TEXT SECTION ::
2.5. Ethical Considerations

This study complies with Mexican Research Regulations and the Declaration of Helsinki. Each participant provided their informed consent before sampling.

2.6. Donors

Healthy donor erythrocytes (HDE) were obtained from a normocytic individual with fasting glucose of 90 mg/dL. Diabetic donor erythrocytes (DDE) were obtained from a normocytic individual with fasting glucose of 140 mg/dL and glycosylated hemoglobin (HbA1c) of 10%.

2.7. Statistical Analysis

A generalized regression analysis (General Regression Model (GRM)) was performed, due to the heterogeneity of the variances, using the software StatSoft ™ Statistica V.13.3 1984–2017 (TIBCO Software Inc., Palo Alto, CA, USA) to estimate the hypotheses on the effects included in the design: pH in the medium (7.4, 6.8, 6.2, and 5.6), two sources of silver (AgNO3 and AgNPs), donor condition (healthy and diabetic), and the ten concentrations, which allowed estimating and testing hypotheses about the effects included in the final model [34]. The main results and some covariates were plotted with GraphPad Prism 9.2.0. (332) (San Diego, CA, USA).
% Hemolysis = β 0 + β 1 ( pH ) + β 2 ( Ag   Source ) + β 3 ( Donor   condition ) + β 4 ( Conc . ) + . . β covariates + ϵ

3. Results

3.1. Bell-Shaped Hemolysis Profile

The hemolytic profiles of erythrocytes from healthy and diabetic donors, ex vivo exposed to Argovit™ AgNPs and AgNO3 (used as a source of Ag+ ions) at different pH, are shown in Figure 1 (corresponding photographs are presented in Figure 2). The vertical axis shows the percentage of hemolysis induced by both substances analyzed, and the horizontal axis represents the concentration of metallic Ag on a logarithmic scale.
In Figure 1, one unusual fact worthy of discussion was noted. The hemolysis with bell-shaped profiles did not reach 100%. We supposed that this was due to the abrupt change from a 0.1 to 1 mM concentration. Therefore, a more detailed study in this concentration interval was carried out for AgNPs and AgNO3 at pH 7.4 for DDE (Figure 3), which revealed that 100% hemolysis was reached between 0.1 and 1 mM for both compounds. Further experiments could determine the more precise maximum position for other curves of Figure 1.

3.2. DDE and HDE

Under the studied conditions in most cases, the hemolysis caused by AgNPs and AgNO3 for DDE was slightly higher than for HDE (Figure 4). This result is consistent with the osmotic fragility of DDE caused by hyperglycemia [35,36]. However, the data at pH 6.2 were the exception (Figure 4). This effect is apparent. At transition pH 6.2, in healthy erythrocytes, hemolysis profiles still correspond to more neutral pH (7.4 and 6.8) and have a profound bell shape. In contrast, more sensitive DDE hemolysis profiles already correspond to acidic conditions (pH 5.6) and have a low step profile with a following sharp increase.

INFORMATION SUPPLIED ::
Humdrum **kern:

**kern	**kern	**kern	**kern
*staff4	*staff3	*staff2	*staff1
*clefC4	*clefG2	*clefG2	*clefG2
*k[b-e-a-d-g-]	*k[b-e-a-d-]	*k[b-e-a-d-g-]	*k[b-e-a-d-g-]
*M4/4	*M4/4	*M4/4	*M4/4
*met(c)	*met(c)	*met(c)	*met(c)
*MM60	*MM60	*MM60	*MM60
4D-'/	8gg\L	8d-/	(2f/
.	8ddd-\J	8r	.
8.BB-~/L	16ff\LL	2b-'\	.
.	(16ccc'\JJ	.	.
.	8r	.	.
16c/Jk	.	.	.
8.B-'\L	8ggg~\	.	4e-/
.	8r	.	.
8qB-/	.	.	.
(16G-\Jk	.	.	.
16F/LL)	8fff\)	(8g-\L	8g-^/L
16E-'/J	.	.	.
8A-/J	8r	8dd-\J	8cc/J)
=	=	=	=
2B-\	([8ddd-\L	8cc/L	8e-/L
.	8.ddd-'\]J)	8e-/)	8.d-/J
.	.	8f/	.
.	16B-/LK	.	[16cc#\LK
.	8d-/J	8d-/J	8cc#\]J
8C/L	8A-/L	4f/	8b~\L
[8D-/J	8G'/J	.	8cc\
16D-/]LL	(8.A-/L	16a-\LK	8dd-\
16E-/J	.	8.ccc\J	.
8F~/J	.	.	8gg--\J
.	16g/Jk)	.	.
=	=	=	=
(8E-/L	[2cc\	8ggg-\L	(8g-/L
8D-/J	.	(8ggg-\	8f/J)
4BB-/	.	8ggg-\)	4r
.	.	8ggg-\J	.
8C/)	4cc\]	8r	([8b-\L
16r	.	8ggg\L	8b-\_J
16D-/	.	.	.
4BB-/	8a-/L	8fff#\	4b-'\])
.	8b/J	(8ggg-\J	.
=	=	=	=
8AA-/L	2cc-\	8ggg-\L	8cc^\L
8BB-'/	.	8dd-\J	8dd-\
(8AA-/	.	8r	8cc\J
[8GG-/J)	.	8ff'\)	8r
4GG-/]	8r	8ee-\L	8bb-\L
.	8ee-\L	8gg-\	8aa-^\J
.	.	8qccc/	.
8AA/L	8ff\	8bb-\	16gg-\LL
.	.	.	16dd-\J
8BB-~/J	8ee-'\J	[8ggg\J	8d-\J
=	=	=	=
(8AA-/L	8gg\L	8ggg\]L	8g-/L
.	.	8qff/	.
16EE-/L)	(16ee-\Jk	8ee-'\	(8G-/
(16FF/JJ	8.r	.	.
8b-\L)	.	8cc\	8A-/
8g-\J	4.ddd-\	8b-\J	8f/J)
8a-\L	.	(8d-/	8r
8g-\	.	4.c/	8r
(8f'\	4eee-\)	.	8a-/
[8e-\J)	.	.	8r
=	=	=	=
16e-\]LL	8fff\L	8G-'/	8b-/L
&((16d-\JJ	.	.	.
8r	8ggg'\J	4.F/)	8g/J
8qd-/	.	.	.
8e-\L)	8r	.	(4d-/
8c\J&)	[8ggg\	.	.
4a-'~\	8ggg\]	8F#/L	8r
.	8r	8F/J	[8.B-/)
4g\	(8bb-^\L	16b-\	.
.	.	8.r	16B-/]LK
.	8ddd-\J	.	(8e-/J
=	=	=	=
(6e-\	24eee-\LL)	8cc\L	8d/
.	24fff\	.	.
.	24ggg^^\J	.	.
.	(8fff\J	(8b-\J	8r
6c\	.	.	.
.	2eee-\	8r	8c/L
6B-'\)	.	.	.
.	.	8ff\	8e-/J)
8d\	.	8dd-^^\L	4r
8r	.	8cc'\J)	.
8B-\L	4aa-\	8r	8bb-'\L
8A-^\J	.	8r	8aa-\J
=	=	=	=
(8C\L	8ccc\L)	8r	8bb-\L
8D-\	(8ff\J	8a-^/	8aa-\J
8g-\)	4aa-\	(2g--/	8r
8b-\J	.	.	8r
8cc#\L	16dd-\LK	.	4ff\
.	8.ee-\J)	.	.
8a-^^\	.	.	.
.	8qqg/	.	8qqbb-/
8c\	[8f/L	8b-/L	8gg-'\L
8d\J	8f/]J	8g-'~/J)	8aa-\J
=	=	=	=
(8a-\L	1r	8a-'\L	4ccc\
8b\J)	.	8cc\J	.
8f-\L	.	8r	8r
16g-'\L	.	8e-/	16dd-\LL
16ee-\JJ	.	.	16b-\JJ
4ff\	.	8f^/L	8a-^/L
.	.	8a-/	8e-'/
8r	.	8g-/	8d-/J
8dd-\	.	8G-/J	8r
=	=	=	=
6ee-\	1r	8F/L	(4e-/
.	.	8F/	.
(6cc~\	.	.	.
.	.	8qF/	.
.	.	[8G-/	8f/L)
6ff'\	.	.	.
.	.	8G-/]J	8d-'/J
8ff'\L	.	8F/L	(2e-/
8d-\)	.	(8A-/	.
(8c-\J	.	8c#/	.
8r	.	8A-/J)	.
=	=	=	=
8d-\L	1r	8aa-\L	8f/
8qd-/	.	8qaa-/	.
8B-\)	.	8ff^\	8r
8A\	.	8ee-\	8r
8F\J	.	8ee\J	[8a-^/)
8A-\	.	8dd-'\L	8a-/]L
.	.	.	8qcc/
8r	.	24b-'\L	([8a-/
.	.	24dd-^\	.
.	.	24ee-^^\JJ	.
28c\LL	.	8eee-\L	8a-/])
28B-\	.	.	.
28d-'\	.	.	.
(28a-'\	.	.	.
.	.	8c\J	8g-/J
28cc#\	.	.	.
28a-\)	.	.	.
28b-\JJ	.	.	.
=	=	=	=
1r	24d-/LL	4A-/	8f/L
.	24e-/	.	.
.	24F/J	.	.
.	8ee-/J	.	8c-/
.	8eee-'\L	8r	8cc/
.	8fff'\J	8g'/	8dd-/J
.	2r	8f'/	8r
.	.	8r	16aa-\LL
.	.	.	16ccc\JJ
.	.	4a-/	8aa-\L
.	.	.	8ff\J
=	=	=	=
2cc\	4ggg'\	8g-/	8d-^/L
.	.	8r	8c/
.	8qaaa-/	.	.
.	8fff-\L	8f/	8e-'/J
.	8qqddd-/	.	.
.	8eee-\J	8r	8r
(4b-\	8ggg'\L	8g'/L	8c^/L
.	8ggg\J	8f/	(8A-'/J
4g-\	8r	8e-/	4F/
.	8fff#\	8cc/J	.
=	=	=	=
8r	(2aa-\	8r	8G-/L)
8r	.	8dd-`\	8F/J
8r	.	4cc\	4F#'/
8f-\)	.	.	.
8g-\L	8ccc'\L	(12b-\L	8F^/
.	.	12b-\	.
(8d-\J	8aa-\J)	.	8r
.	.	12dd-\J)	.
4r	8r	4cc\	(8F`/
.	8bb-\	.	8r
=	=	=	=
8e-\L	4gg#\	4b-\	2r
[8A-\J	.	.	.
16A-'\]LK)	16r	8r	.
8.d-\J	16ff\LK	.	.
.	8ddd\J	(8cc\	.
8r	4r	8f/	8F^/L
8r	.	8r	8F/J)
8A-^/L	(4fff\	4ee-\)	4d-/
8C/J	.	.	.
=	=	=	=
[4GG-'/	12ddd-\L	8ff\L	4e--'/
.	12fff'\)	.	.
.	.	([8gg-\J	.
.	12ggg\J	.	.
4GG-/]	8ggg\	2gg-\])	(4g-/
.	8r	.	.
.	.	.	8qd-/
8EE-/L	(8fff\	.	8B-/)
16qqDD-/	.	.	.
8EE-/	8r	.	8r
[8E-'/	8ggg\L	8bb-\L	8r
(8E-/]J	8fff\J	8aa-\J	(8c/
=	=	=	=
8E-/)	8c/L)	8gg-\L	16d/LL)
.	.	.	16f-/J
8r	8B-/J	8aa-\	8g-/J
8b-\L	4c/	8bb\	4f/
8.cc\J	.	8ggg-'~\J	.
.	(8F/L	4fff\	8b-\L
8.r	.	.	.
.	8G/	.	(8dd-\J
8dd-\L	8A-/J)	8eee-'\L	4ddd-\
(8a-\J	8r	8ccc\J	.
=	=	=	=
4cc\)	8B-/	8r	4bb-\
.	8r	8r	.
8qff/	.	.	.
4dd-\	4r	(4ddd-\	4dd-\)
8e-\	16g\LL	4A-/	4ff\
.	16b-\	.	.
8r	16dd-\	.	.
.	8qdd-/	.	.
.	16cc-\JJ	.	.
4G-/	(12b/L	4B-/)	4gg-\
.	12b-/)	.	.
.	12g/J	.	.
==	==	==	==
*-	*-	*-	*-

PROBLEMS TO SOLVE ::
**1)** From the hemolysis study excerpt, extract the passage from "Under the studied" to "following sharp increase.".
**2)** According to the hemolysis study excerpt, what fasting glucose level did the diabetic donor have?
**3)** Proceed with the hemolysis study excerpt, writing on from its final sentence.

TASK-BY-TASK ANSWERS ::
**1)**
Under the studied conditions in most cases, the hemolysis caused by AgNPs and AgNO3 for DDE was slightly higher than for HDE (Figure 4). This result is consistent with the osmotic fragility of DDE caused by hyperglycemia [35,36]. However, the data at pH 6.2 were the exception (Figure 4). This effect is apparent. At transition pH 6.2, in healthy erythrocytes, hemolysis profiles still correspond to more neutral pH (7.4 and 6.8) and have a profound bell shape. In contrast, more sensitive DDE hemolysis profiles already correspond to acidic conditions (pH 5.6) and have a low step profile with a following sharp increase.

**2)** The diabetic donor had a fasting glucose of 140 mg/dL.

**3)**
The surprising fact of the present work is that a hemolysis curve with a bell shape was observed for 6 out of 8 cases of hemolysis induced by AgNPs (Figure 1), naturally leading to the following question: Was this shape observed in previously published works dedicated to the study of human hemolysis caused by AgNPs? To answer this question, a meta-analysis was performed.

3.3. Meta-Analysis

We found previously published data on hemolysis of human erythrocytes induced by 52 different AgNPs formulations. Results of the meta-analysis for hemolysis in human erythrocytes induced by 47 different formulations of AgNPs are graphically represented (Figure 5). Table 1 presents four works dedicated to hemolysis caused by AgNPs, which are not included in Figure 5. The reasons why they were not included are also indicated in Table 1. The hemolytic behavior of AgNPs formulation from [37] is not included in Figure 5 nor in Table 1, instead, it is presented separately in Figure 6 due to the fact that this work is the only work presenting a descending hemolysis aside from our work. It is important to emphasize that in the case of all formulations presented in Figure 5, the hemolysis increased with the AgNPs concentration; in other words, only ascending hemolysis was observed. While for formulations of Figure 6, hemolysis curves are bell-shaped or descending.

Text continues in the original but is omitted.